== Information given ==

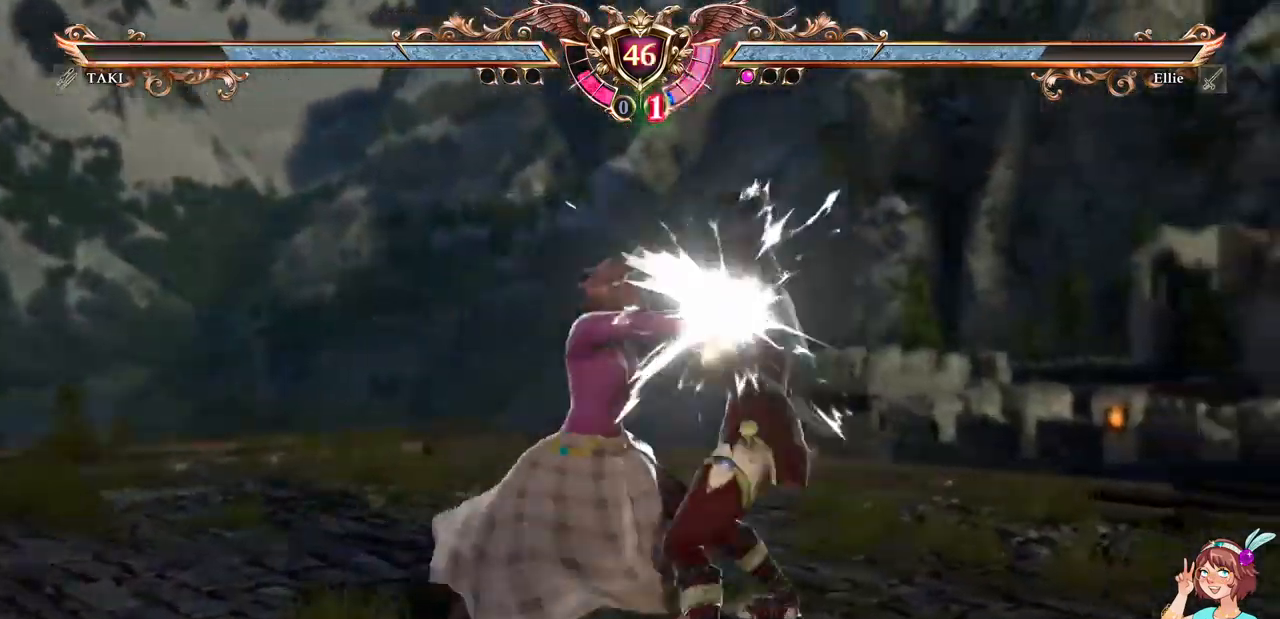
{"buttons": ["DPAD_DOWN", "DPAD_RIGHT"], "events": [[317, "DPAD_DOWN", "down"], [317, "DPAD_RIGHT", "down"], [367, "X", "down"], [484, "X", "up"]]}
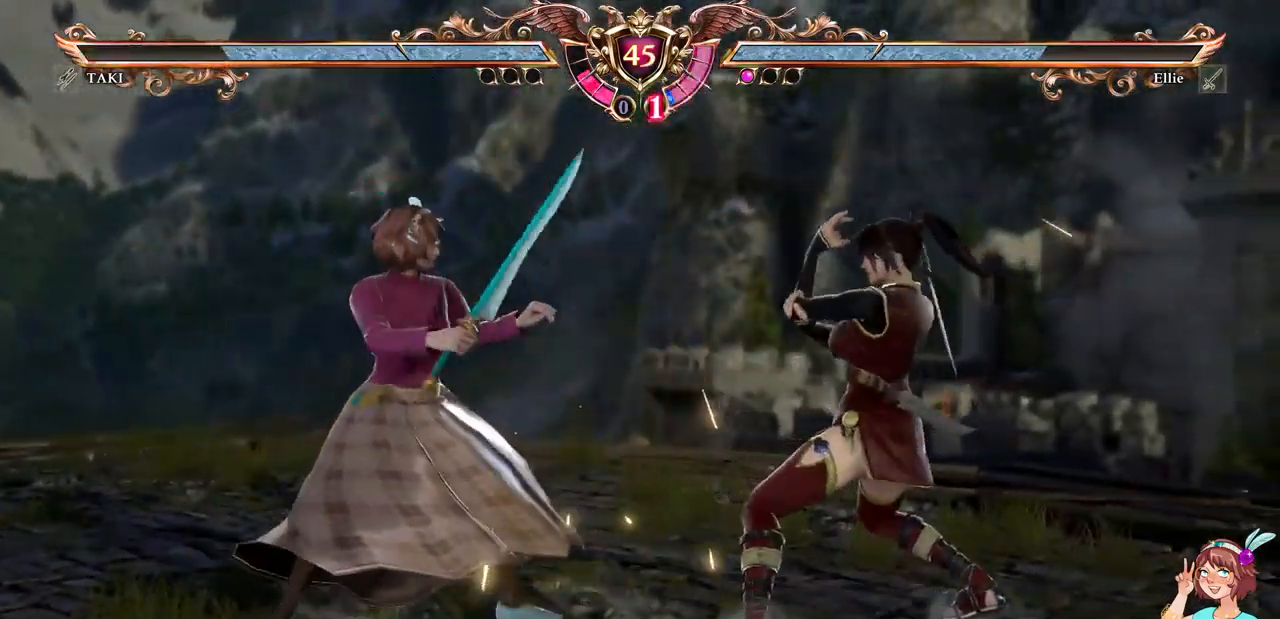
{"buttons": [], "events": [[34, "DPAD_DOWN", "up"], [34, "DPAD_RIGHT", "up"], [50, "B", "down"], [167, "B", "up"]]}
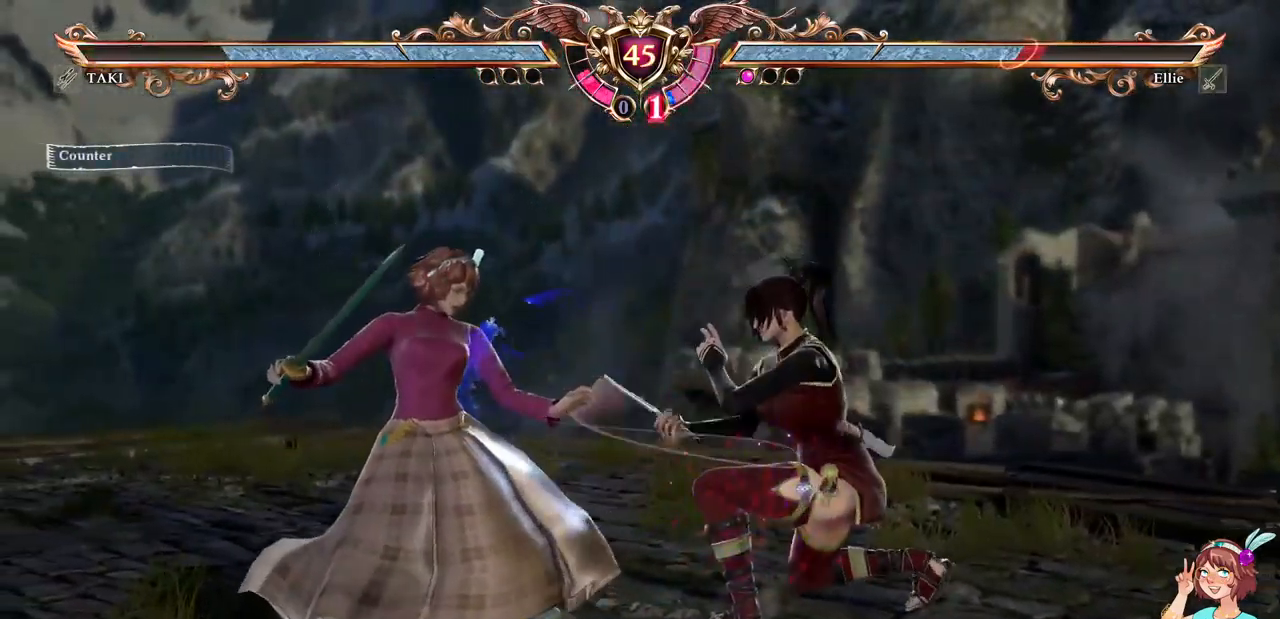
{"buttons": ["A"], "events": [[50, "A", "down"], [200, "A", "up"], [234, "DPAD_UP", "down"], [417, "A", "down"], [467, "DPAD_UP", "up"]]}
* * *
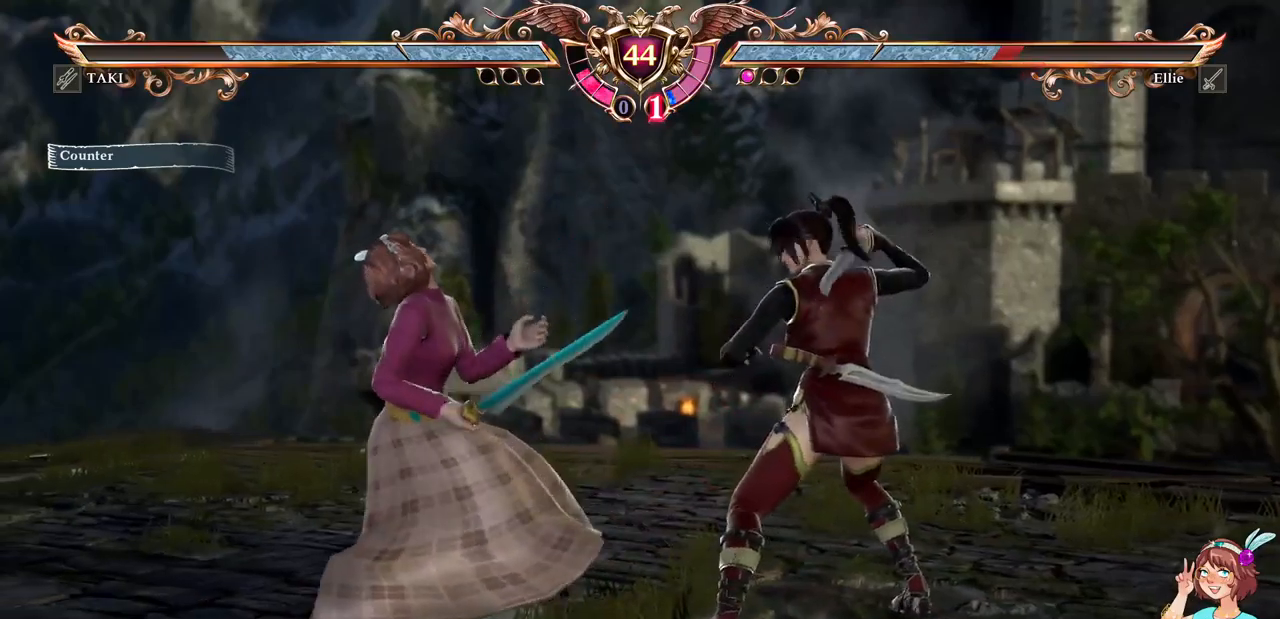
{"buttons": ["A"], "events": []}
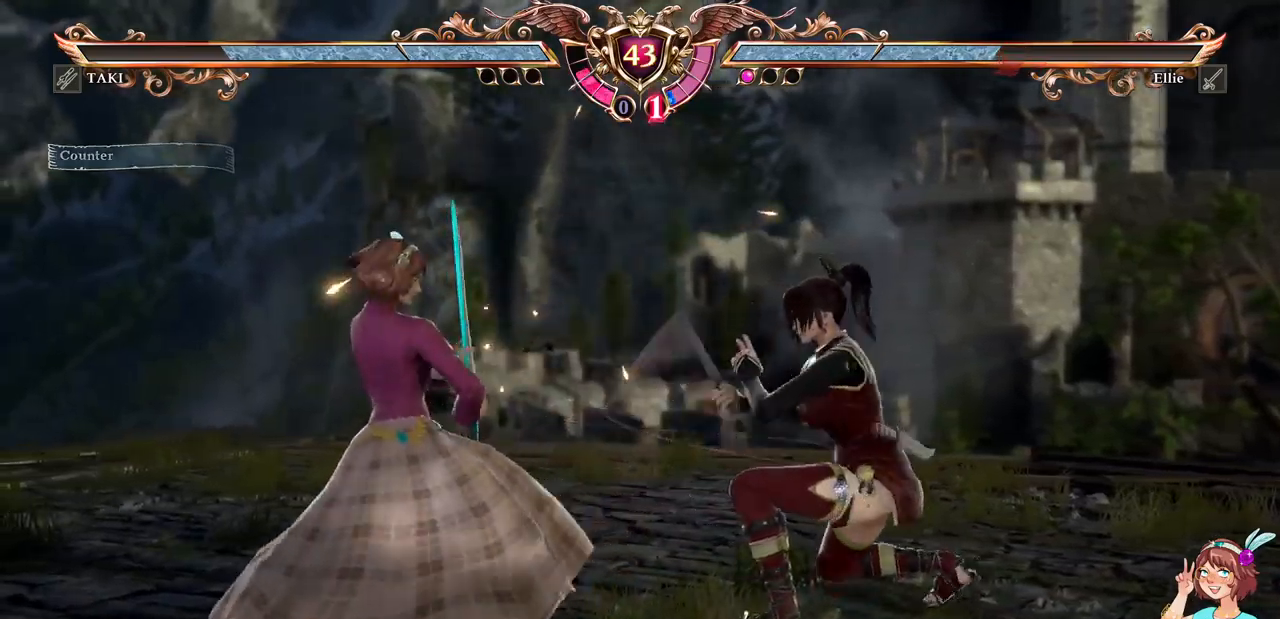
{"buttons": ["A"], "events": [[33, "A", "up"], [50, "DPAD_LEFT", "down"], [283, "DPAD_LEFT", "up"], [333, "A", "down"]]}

== Requirement ==
Find how many lines of the listing hold "down" and give the number by itself.

== Result of the exercise ==
4